----- INFORMATION SHOWN -----

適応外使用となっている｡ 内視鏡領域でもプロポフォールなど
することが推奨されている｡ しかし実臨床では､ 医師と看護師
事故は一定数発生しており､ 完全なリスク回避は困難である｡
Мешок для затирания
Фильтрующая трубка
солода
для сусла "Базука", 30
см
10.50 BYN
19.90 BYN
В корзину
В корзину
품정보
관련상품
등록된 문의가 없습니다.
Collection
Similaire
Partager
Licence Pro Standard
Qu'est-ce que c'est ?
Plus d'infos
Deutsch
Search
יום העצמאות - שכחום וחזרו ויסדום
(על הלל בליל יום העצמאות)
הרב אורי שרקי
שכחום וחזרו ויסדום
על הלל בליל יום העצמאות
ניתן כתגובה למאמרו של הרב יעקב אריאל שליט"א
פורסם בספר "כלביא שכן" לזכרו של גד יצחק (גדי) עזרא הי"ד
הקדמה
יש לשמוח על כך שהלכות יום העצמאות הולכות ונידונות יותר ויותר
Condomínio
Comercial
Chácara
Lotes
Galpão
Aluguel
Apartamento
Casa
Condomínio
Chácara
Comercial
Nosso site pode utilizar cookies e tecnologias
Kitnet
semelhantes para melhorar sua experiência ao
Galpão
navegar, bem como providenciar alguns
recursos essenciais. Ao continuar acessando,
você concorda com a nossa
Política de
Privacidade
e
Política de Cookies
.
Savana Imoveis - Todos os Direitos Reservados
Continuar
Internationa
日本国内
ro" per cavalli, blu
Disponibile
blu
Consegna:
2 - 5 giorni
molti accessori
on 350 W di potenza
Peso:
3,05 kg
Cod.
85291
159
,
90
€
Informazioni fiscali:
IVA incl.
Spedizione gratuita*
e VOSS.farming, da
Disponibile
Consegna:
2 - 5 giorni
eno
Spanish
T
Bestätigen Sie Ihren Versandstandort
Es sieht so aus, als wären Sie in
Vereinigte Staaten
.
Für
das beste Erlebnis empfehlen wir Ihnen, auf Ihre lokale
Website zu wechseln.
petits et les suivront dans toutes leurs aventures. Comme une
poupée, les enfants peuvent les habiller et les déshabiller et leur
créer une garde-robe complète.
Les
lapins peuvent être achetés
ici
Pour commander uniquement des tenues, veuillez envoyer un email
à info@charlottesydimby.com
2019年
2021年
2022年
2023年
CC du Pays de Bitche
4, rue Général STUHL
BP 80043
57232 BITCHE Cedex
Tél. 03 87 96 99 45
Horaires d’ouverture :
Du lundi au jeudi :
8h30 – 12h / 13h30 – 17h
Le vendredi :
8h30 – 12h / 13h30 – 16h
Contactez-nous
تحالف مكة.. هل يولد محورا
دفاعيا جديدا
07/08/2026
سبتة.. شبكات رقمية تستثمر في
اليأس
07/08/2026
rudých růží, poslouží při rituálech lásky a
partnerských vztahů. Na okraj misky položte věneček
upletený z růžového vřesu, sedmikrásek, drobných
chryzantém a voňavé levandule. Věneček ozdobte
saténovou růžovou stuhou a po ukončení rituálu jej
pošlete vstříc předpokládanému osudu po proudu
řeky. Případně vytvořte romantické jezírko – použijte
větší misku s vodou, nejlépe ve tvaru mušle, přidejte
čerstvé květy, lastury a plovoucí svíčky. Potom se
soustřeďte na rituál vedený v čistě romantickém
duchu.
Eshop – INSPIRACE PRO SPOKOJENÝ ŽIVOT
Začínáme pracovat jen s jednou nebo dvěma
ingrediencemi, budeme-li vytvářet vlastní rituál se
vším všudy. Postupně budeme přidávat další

-----

> **EXERCISE REQUIREMENTS**: For each record above, write it out again exactly.

> **RESPONSE AREA**:
適応外使用となっている｡ 内視鏡領域でもプロポフォールなど
することが推奨されている｡ しかし実臨床では､ 医師と看護師
事故は一定数発生しており､ 完全なリスク回避は困難である｡
Мешок для затирания
Фильтрующая трубка
солода
для сусла "Базука", 30
см
10.50 BYN
19.90 BYN
В корзину
В корзину
품정보
관련상품
등록된 문의가 없습니다.
Collection
Similaire
Partager
Licence Pro Standard
Qu'est-ce que c'est ?
Plus d'infos
Deutsch
Search
יום העצמאות - שכחום וחזרו ויסדום
(על הלל בליל יום העצמאות)
הרב אורי שרקי
שכחום וחזרו ויסדום
על הלל בליל יום העצמאות
ניתן כתגובה למאמרו של הרב יעקב אריאל שליט"א
פורסם בספר "כלביא שכן" לזכרו של גד יצחק (גדי) עזרא הי"ד
הקדמה
יש לשמוח על כך שהלכות יום העצמאות הולכות ונידונות יותר ויותר
Condomínio
Comercial
Chácara
Lotes
Galpão
Aluguel
Apartamento
Casa
Condomínio
Chácara
Comercial
Nosso site pode utilizar cookies e tecnologias
Kitnet
semelhantes para melhorar sua experiência ao
Galpão
navegar, bem como providenciar alguns
recursos essenciais. Ao continuar acessando,
você concorda com a nossa
Política de
Privacidade
e
Política de Cookies
.
Savana Imoveis - Todos os Direitos Reservados
Continuar
Internationa
日本国内
ro" per cavalli, blu
Disponibile
blu
Consegna:
2 - 5 giorni
molti accessori
on 350 W di potenza
Peso:
3,05 kg
Cod.
85291
159
,
90
€
Informazioni fiscali:
IVA incl.
Spedizione gratuita*
e VOSS.farming, da
Disponibile
Consegna:
2 - 5 giorni
eno
Spanish
T
Bestätigen Sie Ihren Versandstandort
Es sieht so aus, als wären Sie in
Vereinigte Staaten
.
Für
das beste Erlebnis empfehlen wir Ihnen, auf Ihre lokale
Website zu wechseln.
petits et les suivront dans toutes leurs aventures. Comme une
poupée, les enfants peuvent les habiller et les déshabiller et leur
créer une garde-robe complète.
Les
lapins peuvent être achetés
ici
Pour commander uniquement des tenues, veuillez envoyer un email
à info@charlottesydimby.com
2019年
2021年
2022年
2023年
CC du Pays de Bitche
4, rue Général STUHL
BP 80043
57232 BITCHE Cedex
Tél. 03 87 96 99 45
Horaires d’ouverture :
Du lundi au jeudi :
8h30 – 12h / 13h30 – 17h
Le vendredi :
8h30 – 12h / 13h30 – 16h
Contactez-nous
تحالف مكة.. هل يولد محورا
دفاعيا جديدا
07/08/2026
سبتة.. شبكات رقمية تستثمر في
اليأس
07/08/2026
rudých růží, poslouží při rituálech lásky a
partnerských vztahů. Na okraj misky položte věneček
upletený z růžového vřesu, sedmikrásek, drobných
chryzantém a voňavé levandule. Věneček ozdobte
saténovou růžovou stuhou a po ukončení rituálu jej
pošlete vstříc předpokládanému osudu po proudu
řeky. Případně vytvořte romantické jezírko – použijte
větší misku s vodou, nejlépe ve tvaru mušle, přidejte
čerstvé květy, lastury a plovoucí svíčky. Potom se
soustřeďte na rituál vedený v čistě romantickém
duchu.
Eshop – INSPIRACE PRO SPOKOJENÝ ŽIVOT
Začínáme pracovat jen s jednou nebo dvěma
ingrediencemi, budeme-li vytvářet vlastní rituál se
vším všudy. Postupně budeme přidávat další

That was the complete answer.